When configuring systemd, add Nice=-20

Nice means:

 Nice= Sets the default nice level (scheduling priority) for executed processes. Takes an integer between -20 (highest priority) and 19 (lowest priority).  See setpriority(2) for details.

In addition, the purpose is to configure the highest priority by setting the value of Nice, so that the process or thread can run permanently on the specified CPU, and also prevent the process or thread from switching.

Micro batch production message

This part mainly refers to the micro batch processing performed by the Kafka producer during production. The so-called micro batch processing means that the producer waits for 30ms before sending each time, and after 30ms, the producer sends the cached message at one time.

In general, the cumulative messages of the producer are only sent to the buffer in memory, while sending messages involves network I/O transmission. The time scale of memory operation is different from that of I/O operation. The former is usually hundreds of nanoseconds, while the latter ranges from milliseconds to seconds.

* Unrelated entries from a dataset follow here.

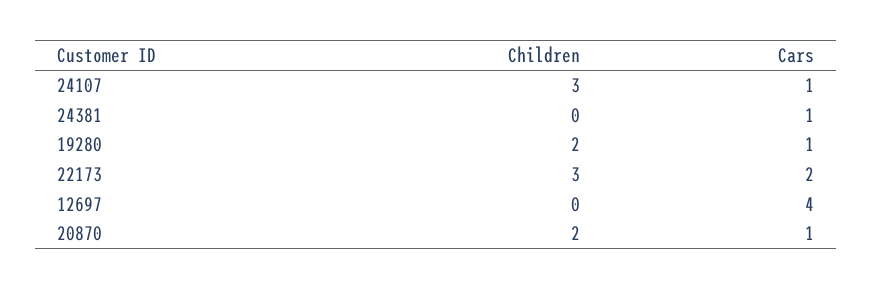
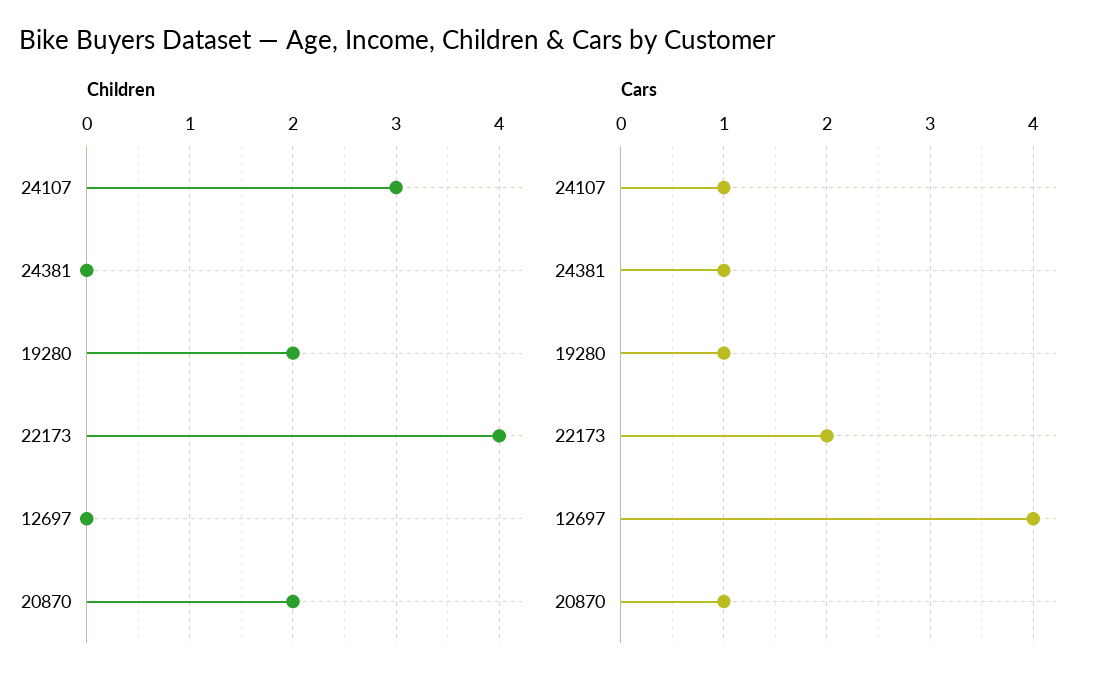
  {
    "Children": {
      "24107": 3,
      "24381": 0,
      "19280": 2,
-     "22173": 3,
+     "22173": 4,
      "12697": 0,
      "20870": 2
    },
    "Cars": {
      "24107": 1,
      "24381": 1,
      "19280": 1,
      "22173": 2,
      "12697": 4,
      "20870": 1
    }
  }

Later, by monitoring the resources on the machine, such as memory, each machine only uses more than 14G of memory, including process memory and file cache/buffer. Obviously, the threshold of 30ms is set too high, and can be changed to 10ms later.

Optimization results

1. The time consumption is reduced, and the frequency of 100+ms production transmission time consumption is reduced
2. The use of kafka cluster resources has dropped significantly, especially the memory part. From the full memory use of each machine in the past, each machine now uses only one fifth of the total memory

reference material

1、 CPU of NUMA architecture -- do you really use it well?
2、 Confusion about the throughput and processing speed of the message queue?
3、 Identify performance issues
4、 Priorities of processes and threads

This article is written by Chakhsu Lau Creation, adoption Knowledge Sharing Attribution 4.0 International License Agreement.
All articles on this website are original or translated by this website, except for the reprint/source. Please sign your name before reprinting.